The scientific community is very interested in this theory, while the public is frantic. People raced to open a series of offices to practice skull generalization, to measure the brain to assess the characteristics or abilities of the object.
At that time, Gall was considered one of the most famous anatomists, who pioneered in noting that the brain contained specialized organs, correctly positioned and capable of responding. with different mental functions. According to him, each organ creates some pressure on the skull and prints marks on it.
Today, it is easy to recognize Gall's mistake because it is impossible to assess the capacity of a person based on the skull. But on the other hand, it is necessary to note his merits in determining that each region of our brain is involved in a specific function of the body.
Sperm of . ladies
In the middle of the 18th century, a long-standing dispute took place over 100 years between "micro-animals" and "egg " sects. Accordingly, the "micro-animal" faction claims that the micro-animals that are wiggling in semen are microscopic embryos that belong to the donor only and need to be confined for a while in the mother's abdomen to develop.
And " egg " is the opposite policy. According to them, the fetus first formed in the mother's egg and rose under the influence of semen to grow.
Because seeing sperm in a bitch, Georges Louis Lectere thinks that sperm is a genetic factor that both males and females have the same.
It is clear that both sexes cannot explain why babies are born like their parents. Therefore, the ball is in the courtyard of the epistemists , including Georges Louis Lectere.
For them, the child is a product of the common parents, stemming from a mixture of father's semen and mother's semen. What Lectere calls female semen is not an egg, but an ovary secretion, similar to the male semen.
Using a microscope, Lectere discovered a cluster of sperm in the abdomen of a bitch in the period of sexual abstinence, which he described as " those with tailed movements" and thought it could only be sperms. female coincidence. Therefore, he came to a conclusion: Sperm is present in both the body of men and women !

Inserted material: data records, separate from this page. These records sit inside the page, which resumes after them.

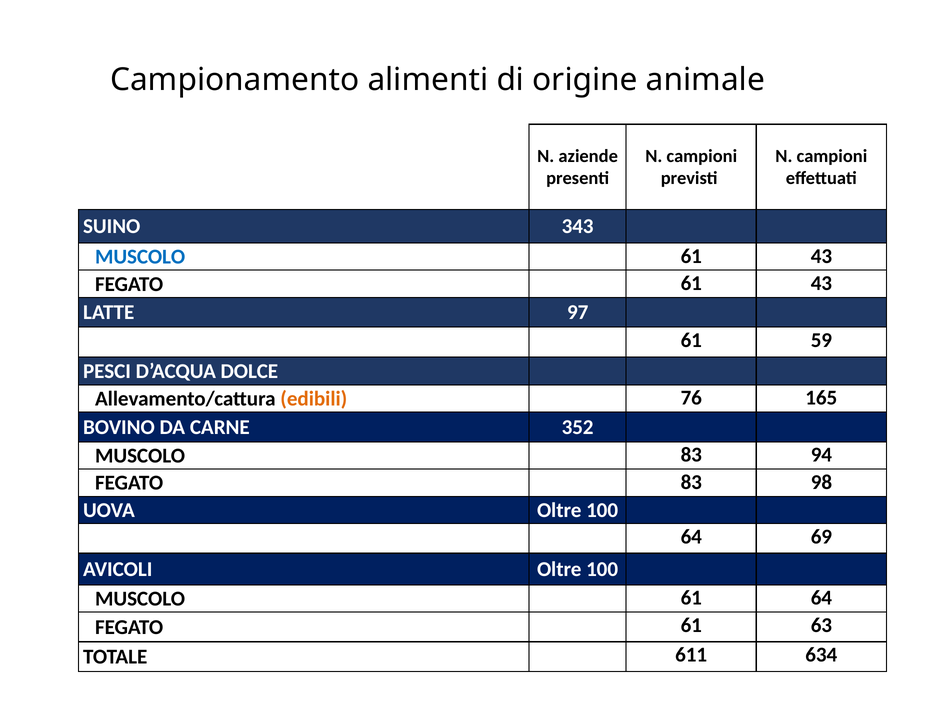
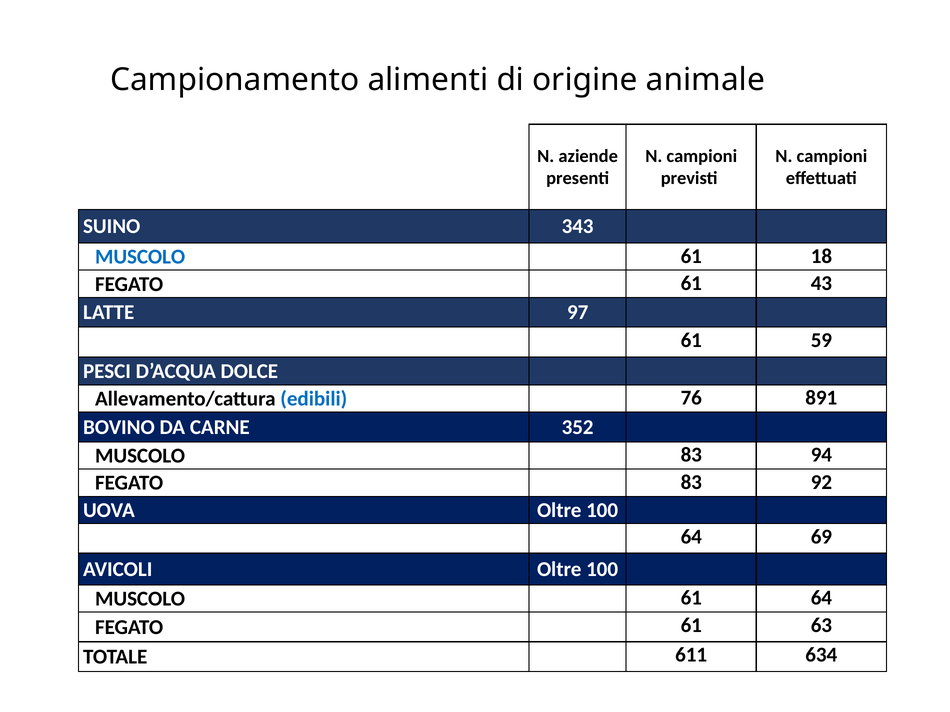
43 at (821, 256): 43 -> 18
edibili colour: orange -> blue
165: 165 -> 891
98: 98 -> 92
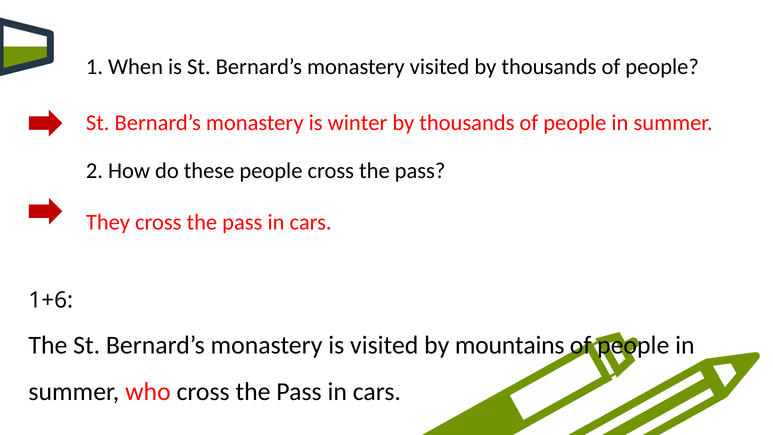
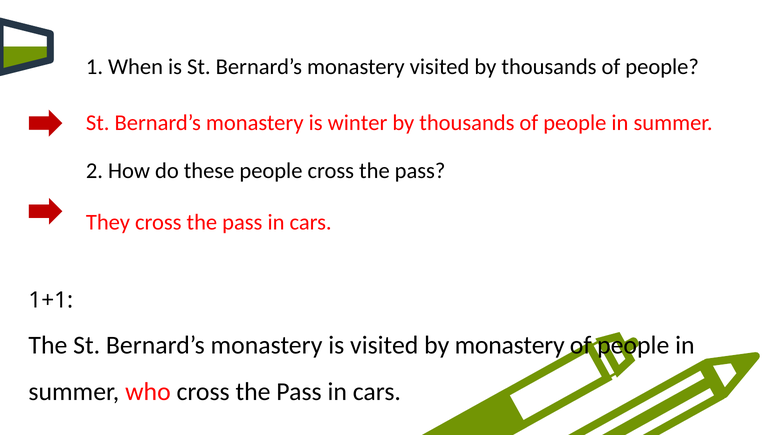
1+6: 1+6 -> 1+1
by mountains: mountains -> monastery
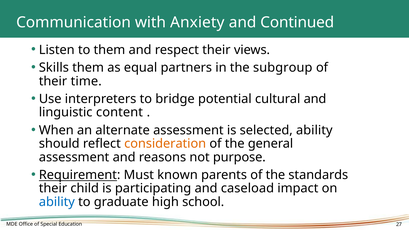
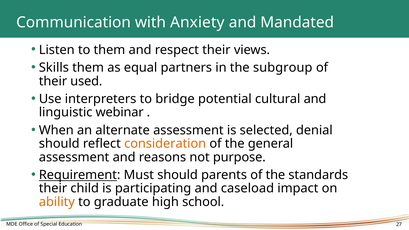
Continued: Continued -> Mandated
time: time -> used
content: content -> webinar
selected ability: ability -> denial
Must known: known -> should
ability at (57, 202) colour: blue -> orange
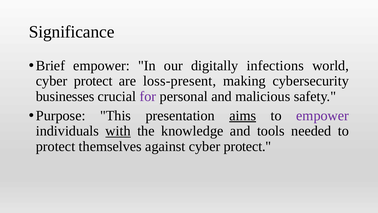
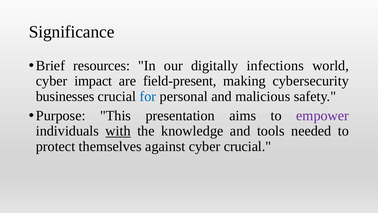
Brief empower: empower -> resources
protect at (93, 81): protect -> impact
loss-present: loss-present -> field-present
for colour: purple -> blue
aims underline: present -> none
against cyber protect: protect -> crucial
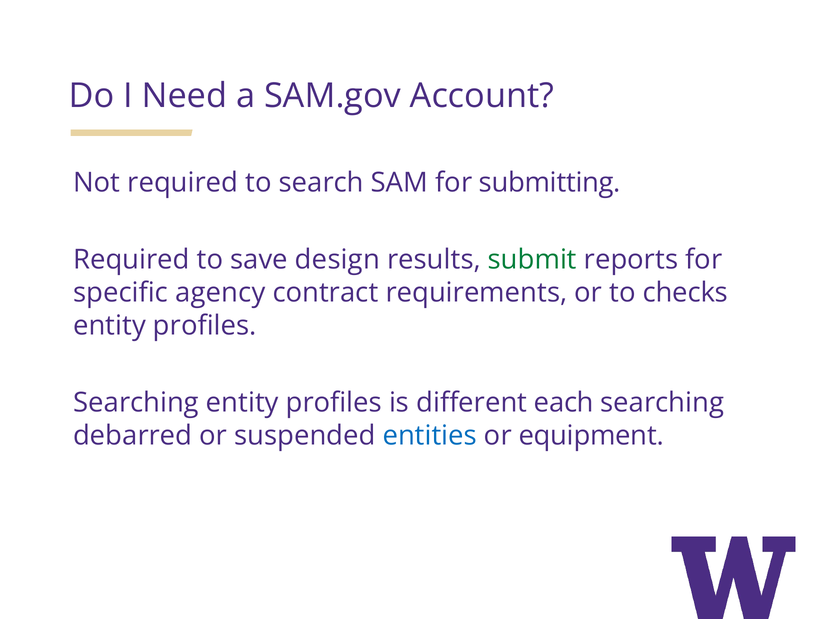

Strictly speaking, since then, Buffton has grasped the elements of an accurate answer, but wait a century and a half later, the German anatomist, Oskar Hertwig, finds out the truth: Enlightenment sperm is a combination of an egg and a sperm.
The rabies vaccine is a double-edged sword
One day in July 1885, 9-year-old Joseph Meister's mother was completely in despair. Her son was bitten with a rabid dog. She rushed to the Pasteur house and begged him to save Meister's life.
At that time, the scientist was successful in about 50 trials of rabies vaccine in dogs. But for humans is another story. Before the critical situation, he decided to experiment for the first time with this 9-year-old boy. Luckily, Pasteur succeeded. And they knew that, because they could not isolate the rabies virus (a virus that cannot be seen through a microscope at the time), Pasteur had to inject the spinal cord of rabid rabbits to prepare the vaccine.
Even when he died, the Pasteur scientist did not recognize the rabies vaccine he had created as a dangerous blade for human life.
The French Academy of Sciences warmly praised him and soon, the whole world shook about this. Pasteur Institute was inaugurated in 1888, performing free rabies vaccination for tens of thousands of people.
Since the Pasteur Institute was founded, all over France, deaths from rabies have declined. However, there have been many deaths since a mysterious disease related to the immune system.
At that time, there was no doctor or biologist of the same period with Pasteur realizing that, in addition to the excellent performance, rabies vaccine could cause complications. No one doubts that those deaths from the mysterious disease are related to rabies shots.
Consequently, many months after vaccination, some people do not die from rabies and die from Landry syndrome , a serious disease of the immune system caused by rabbit's spinal cord. Pasteur died before this sadness was discovered, so he did not know that his rabies vaccine, despite saving many lives, also killed him.
Until 1932, the new Landry syndrome was clarified by researchers at the Pasteur Institute.